Formidable Forms Vulnerability– Contact Form, Survey, Quiz, Payment, Calculator Form & Custom Form Builder – Cross-Site Request Forgery to Stored Cross-Site Scripting – CVE-2024-0660 |WordPress Plugin Vulnerability Report
Plugin Name: Formidable Forms – Contact Form, Survey, Quiz, Payment, Calculator Form & Custom Form Builder
Key Information:
- Software Type: Plugin
- Software Slug: formidable
- Software Status: Active
- Software Author: strategy11team
- Software Downloads: 19,521,336
- Active Installs: 300,000
- Last Updated: January 30, 2024
- Patched Versions: 6.8
- Affected Versions: <= 6.7.2
Vulnerability Details:
- Name: Formidable Forms <= 6.7.2
- Title: Cross-Site Request Forgery to Stored Cross-Site Scripting
- Type: CVSS:3.1/AV:N/AC:L/PR:N/UI:R/S:C/C:L/I:L/A:N
- CVE: CVE-2024-0660
- CVSS Score: 6.1
- Publicly Published: January 26, 2024
- Researcher: Webbernaut
- Description: The Formidable Forms plugin is susceptible to a significant security vulnerability that enables Cross-Site Request Forgery (CSRF) leading to Stored Cross-Site Scripting (XSS). This issue arises from inadequate nonce validation within the plugin's
update_settings
function, allowing unauthenticated attackers to alter form settings and inject malicious JavaScript if they can deceive an administrator into clicking a malicious link.
Summary:
Formidable Forms, a widely-used WordPress plugin for creating various forms, has been identified with a vulnerability in versions up to 6.7.2. This flaw permits CSRF attacks that can escalate to Stored XSS, posing a risk to both site integrity and user security. The vulnerability has been rectified in the recently released version 6.8.
Detailed Overview:
Discovered by the researcher Webbernaut, this vulnerability highlights a critical oversight in security practices within the Formidable Forms plugin. The lack of stringent nonce checks makes it feasible for attackers to craft requests that, when executed unwittingly by a site administrator, can lead to unauthorized changes in form settings. These changes could include the addition of malicious scripts, which are then stored and executed within the site, compromising both the site's functionality and the security of its users.
Advice for Users:
- Immediate Action: Users of the Formidable Forms plugin should immediately upgrade to version 6.8, which addresses this security vulnerability. Delaying this update could leave your site exposed to potential CSRF and Stored XSS attacks.

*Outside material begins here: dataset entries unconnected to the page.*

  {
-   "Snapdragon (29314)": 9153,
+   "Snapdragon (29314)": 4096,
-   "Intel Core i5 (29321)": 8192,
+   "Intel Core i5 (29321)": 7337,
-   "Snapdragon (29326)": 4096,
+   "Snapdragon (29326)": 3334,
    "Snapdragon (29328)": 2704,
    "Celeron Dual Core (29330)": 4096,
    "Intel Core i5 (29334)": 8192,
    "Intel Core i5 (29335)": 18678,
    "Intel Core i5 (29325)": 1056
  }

- Check for Signs of Vulnerability: Administrators are advised to inspect their site's forms for unexpected changes or scripts that could indicate exploitation of this vulnerability. Any anomalies should be investigated and rectified promptly.

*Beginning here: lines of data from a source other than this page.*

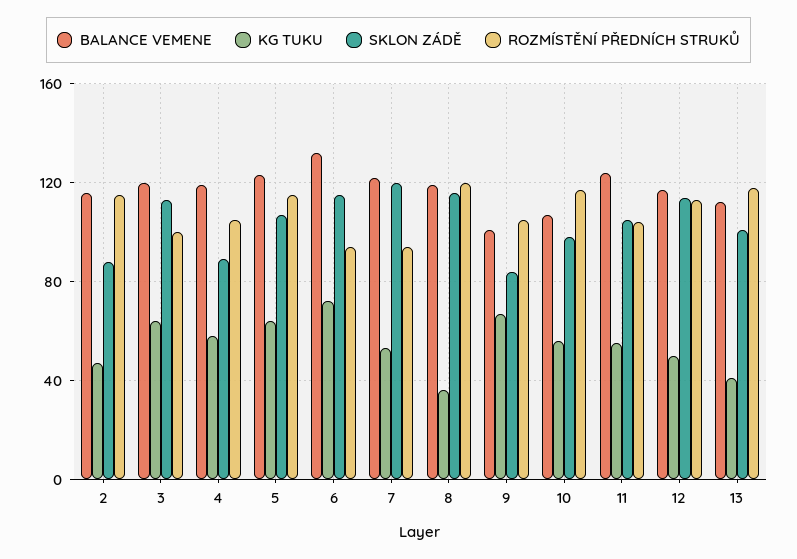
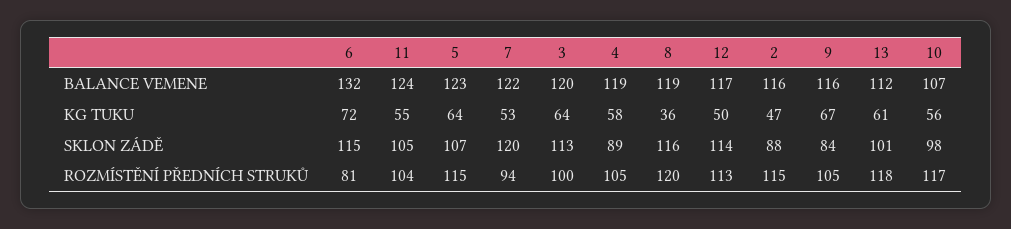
  {
    "BALANCE VEMENE": {
      "2": 116,
      "3": 120,
      "4": 119,
      "5": 123,
      "6": 132,
      "7": 122,
      "8": 119,
-     "9": 100,
+     "9": 116,
      "10": 107,
      "11": 124,
      "12": 117,
      "13": 112
    },
    "KG TUKU": {
      "2": 47,
      "3": 64,
      "4": 58,
      "5": 64,
      "6": 72,
      "7": 53,
      "8": 36,
      "9": 67,
      "10": 56,
      "11": 55,
      "12": 50,
-     "13": 40
+     "13": 61
    },
    "SKLON ZÁDĚ": {
      "2": 88,
      "3": 113,
      "4": 89,
      "5": 107,
      "6": 115,
      "7": 120,
      "8": 116,
      "9": 84,
      "10": 98,
      "11": 105,
      "12": 114,
      "13": 101
    },
    "ROZMÍSTĚNÍ PŘEDNÍCH STRUKŮ": {
      "2": 115,
      "3": 100,
      "4": 105,
      "5": 115,
-     "6": 95,
+     "6": 81,
      "7": 94,
      "8": 120,
      "9": 105,
      "10": 117,
      "11": 104,
      "12": 113,
      "13": 118
    }
  }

- Alternate Plugins: While the patched version is deemed secure, users concerned about recurring vulnerabilities may consider evaluating alternative form builder plugins with robust security features.
- Stay Updated: Ensuring that all WordPress plugins, themes, and the core installation are up to date is crucial in protecting against known vulnerabilities. Regular updates and security checks can significantly reduce the risk of security breaches.
Conclusion:
The discovery and subsequent patching of CVE-2024-0660 within the Formidable Forms plugin underscore the continuous battle against security vulnerabilities in the WordPress ecosystem. This incident serves as a reminder to all WordPress site owners and administrators about the importance of maintaining up-to-date plugins and adhering to best security practices. By promptly updating to version 6.8 of Formidable Forms, users can safeguard their sites from this particular vulnerability and contribute to a more secure WordPress community.